* [EXERCISE GOAL]: Extract every line of text from the material below and reproduce each one unchanged. Leave the pictures out of your answer.

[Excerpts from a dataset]
▬▬▬
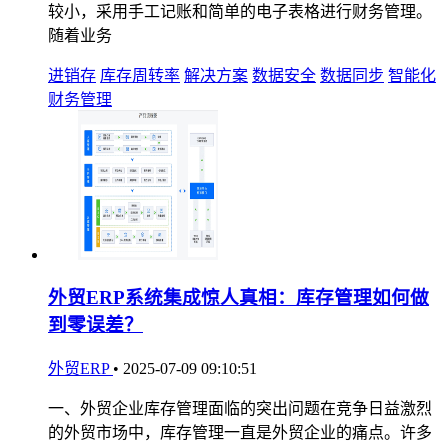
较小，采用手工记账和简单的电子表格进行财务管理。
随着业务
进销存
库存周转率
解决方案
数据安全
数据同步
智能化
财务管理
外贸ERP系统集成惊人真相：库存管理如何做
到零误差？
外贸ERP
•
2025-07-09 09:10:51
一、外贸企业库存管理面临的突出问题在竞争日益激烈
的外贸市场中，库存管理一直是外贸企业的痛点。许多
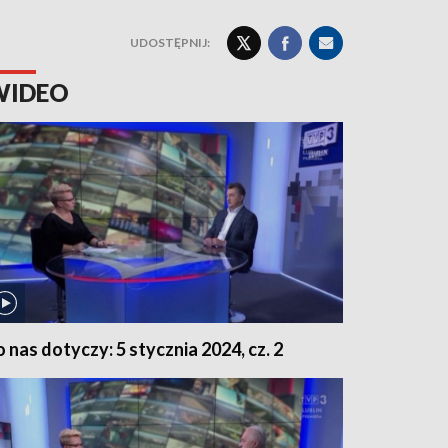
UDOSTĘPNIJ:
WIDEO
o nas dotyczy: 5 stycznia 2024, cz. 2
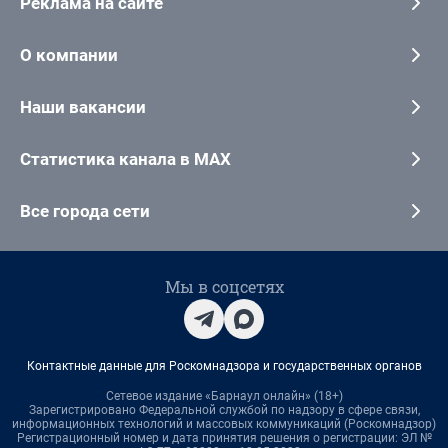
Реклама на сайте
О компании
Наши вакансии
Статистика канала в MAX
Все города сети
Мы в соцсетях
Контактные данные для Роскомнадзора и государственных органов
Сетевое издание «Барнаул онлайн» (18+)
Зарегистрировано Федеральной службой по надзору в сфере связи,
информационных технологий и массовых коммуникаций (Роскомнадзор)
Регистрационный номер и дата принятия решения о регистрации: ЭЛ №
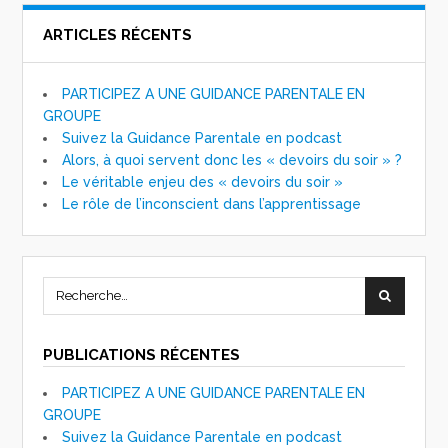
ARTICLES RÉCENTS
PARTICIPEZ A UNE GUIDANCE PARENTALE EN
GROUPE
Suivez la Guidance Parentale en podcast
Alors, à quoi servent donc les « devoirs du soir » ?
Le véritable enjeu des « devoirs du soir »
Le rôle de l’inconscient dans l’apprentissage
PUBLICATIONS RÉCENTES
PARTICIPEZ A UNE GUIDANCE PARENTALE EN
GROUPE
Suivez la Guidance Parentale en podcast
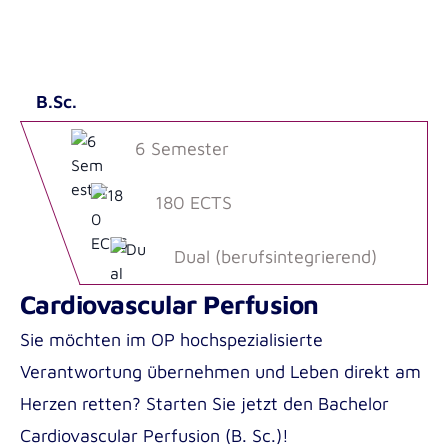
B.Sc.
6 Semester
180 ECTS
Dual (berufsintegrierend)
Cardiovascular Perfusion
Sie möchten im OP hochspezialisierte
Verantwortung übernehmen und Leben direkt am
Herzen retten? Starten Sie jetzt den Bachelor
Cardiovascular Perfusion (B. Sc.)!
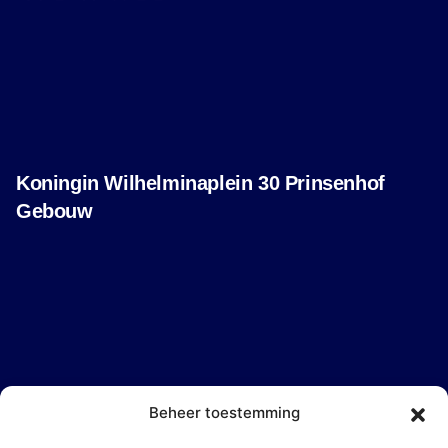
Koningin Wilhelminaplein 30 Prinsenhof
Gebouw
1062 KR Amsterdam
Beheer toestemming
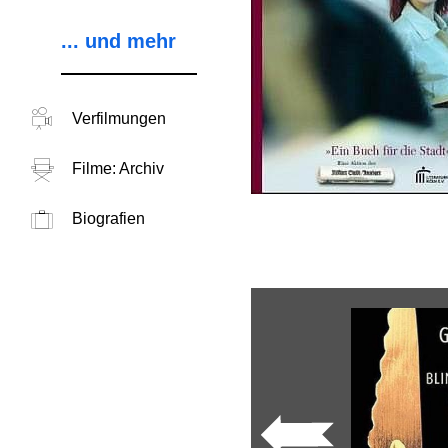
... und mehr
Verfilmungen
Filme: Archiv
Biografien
▬▬▬
* [RESPONSE TO THIS TASK]:
较小，采用手工记账和简单的电子表格进行财务管理。
随着业务
进销存
库存周转率
解决方案
数据安全
数据同步
智能化
财务管理
外贸ERP系统集成惊人真相：库存管理如何做
到零误差？
外贸ERP
•
2025-07-09 09:10:51
一、外贸企业库存管理面临的突出问题在竞争日益激烈
的外贸市场中，库存管理一直是外贸企业的痛点。许多
UDOSTĘPNIJ:
WIDEO
o nas dotyczy: 5 stycznia 2024, cz. 2
Реклама на сайте
О компании
Наши вакансии
Статистика канала в MAX
Все города сети
Мы в соцсетях
Контактные данные для Роскомнадзора и государственных органов
Сетевое издание «Барнаул онлайн» (18+)
Зарегистрировано Федеральной службой по надзору в сфере связи,
информационных технологий и массовых коммуникаций (Роскомнадзор)
Регистрационный номер и дата принятия решения о регистрации: ЭЛ №
ARTICLES RÉCENTS
PARTICIPEZ A UNE GUIDANCE PARENTALE EN
GROUPE
Suivez la Guidance Parentale en podcast
Alors, à quoi servent donc les « devoirs du soir » ?
Le véritable enjeu des « devoirs du soir »
Le rôle de l’inconscient dans l’apprentissage
PUBLICATIONS RÉCENTES
PARTICIPEZ A UNE GUIDANCE PARENTALE EN
GROUPE
Suivez la Guidance Parentale en podcast
B.Sc.
6 Semester
180 ECTS
Dual (berufsintegrierend)
Cardiovascular Perfusion
Sie möchten im OP hochspezialisierte
Verantwortung übernehmen und Leben direkt am
Herzen retten? Starten Sie jetzt den Bachelor
Cardiovascular Perfusion (B. Sc.)!
Koningin Wilhelminaplein 30 Prinsenhof
Gebouw
1062 KR Amsterdam
Beheer toestemming
... und mehr
Verfilmungen
Filme: Archiv
Biografien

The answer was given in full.